**WHAT IS BEING ASKED**
Retype word for word the line containing "Deserts Green..." and each line that follows it in the records below, through the last one, with no pictures.

----- GIVEN RECORDS

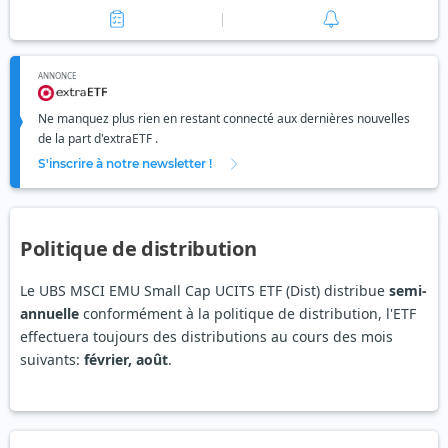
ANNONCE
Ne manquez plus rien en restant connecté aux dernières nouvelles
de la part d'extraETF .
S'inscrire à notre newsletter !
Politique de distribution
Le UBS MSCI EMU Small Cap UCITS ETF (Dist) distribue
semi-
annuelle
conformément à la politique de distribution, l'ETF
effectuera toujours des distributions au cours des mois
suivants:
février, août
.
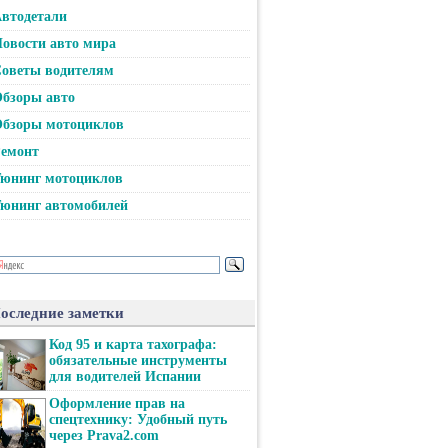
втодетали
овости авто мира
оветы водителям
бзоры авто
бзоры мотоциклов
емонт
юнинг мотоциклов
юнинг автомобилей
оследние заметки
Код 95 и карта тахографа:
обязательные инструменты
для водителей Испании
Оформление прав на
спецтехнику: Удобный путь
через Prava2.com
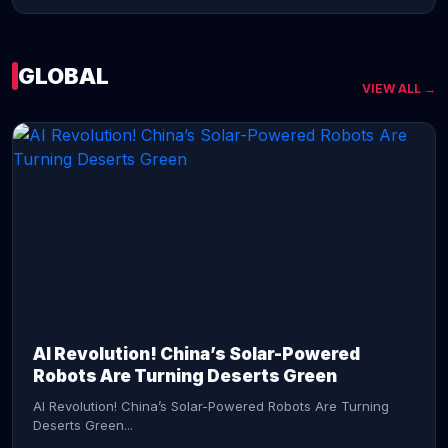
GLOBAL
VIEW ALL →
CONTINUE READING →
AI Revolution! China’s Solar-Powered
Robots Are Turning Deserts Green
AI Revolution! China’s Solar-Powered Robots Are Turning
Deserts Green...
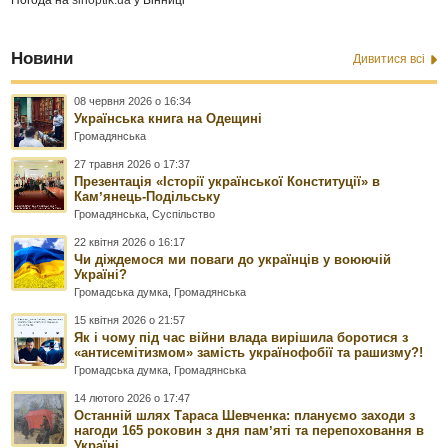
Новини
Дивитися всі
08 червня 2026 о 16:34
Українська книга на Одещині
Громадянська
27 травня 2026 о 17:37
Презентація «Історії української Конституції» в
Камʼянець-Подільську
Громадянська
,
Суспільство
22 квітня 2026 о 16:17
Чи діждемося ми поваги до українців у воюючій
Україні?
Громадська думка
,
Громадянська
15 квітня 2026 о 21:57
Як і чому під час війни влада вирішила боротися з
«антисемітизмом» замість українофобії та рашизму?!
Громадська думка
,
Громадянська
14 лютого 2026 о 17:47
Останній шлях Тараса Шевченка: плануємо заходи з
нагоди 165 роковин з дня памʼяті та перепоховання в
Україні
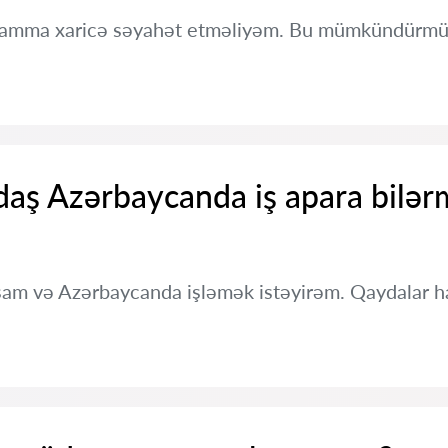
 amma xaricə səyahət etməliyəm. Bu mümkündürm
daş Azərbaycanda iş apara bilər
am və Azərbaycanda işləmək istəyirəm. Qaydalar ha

----------

**TASK ANSWER**
Deserts Green...
Новини
Дивитися всі
08 червня 2026 о 16:34
Українська книга на Одещині
Громадянська
27 травня 2026 о 17:37
Презентація «Історії української Конституції» в
Камʼянець-Подільську
Громадянська
,
Суспільство
22 квітня 2026 о 16:17
Чи діждемося ми поваги до українців у воюючій
Україні?
Громадська думка
,
Громадянська
15 квітня 2026 о 21:57
Як і чому під час війни влада вирішила боротися з
«антисемітизмом» замість українофобії та рашизму?!
Громадська думка
,
Громадянська
14 лютого 2026 о 17:47
Останній шлях Тараса Шевченка: плануємо заходи з
нагоди 165 роковин з дня памʼяті та перепоховання в
Україні
 amma xaricə səyahət etməliyəm. Bu mümkündürm
daş Azərbaycanda iş apara bilər
am və Azərbaycanda işləmək istəyirəm. Qaydalar ha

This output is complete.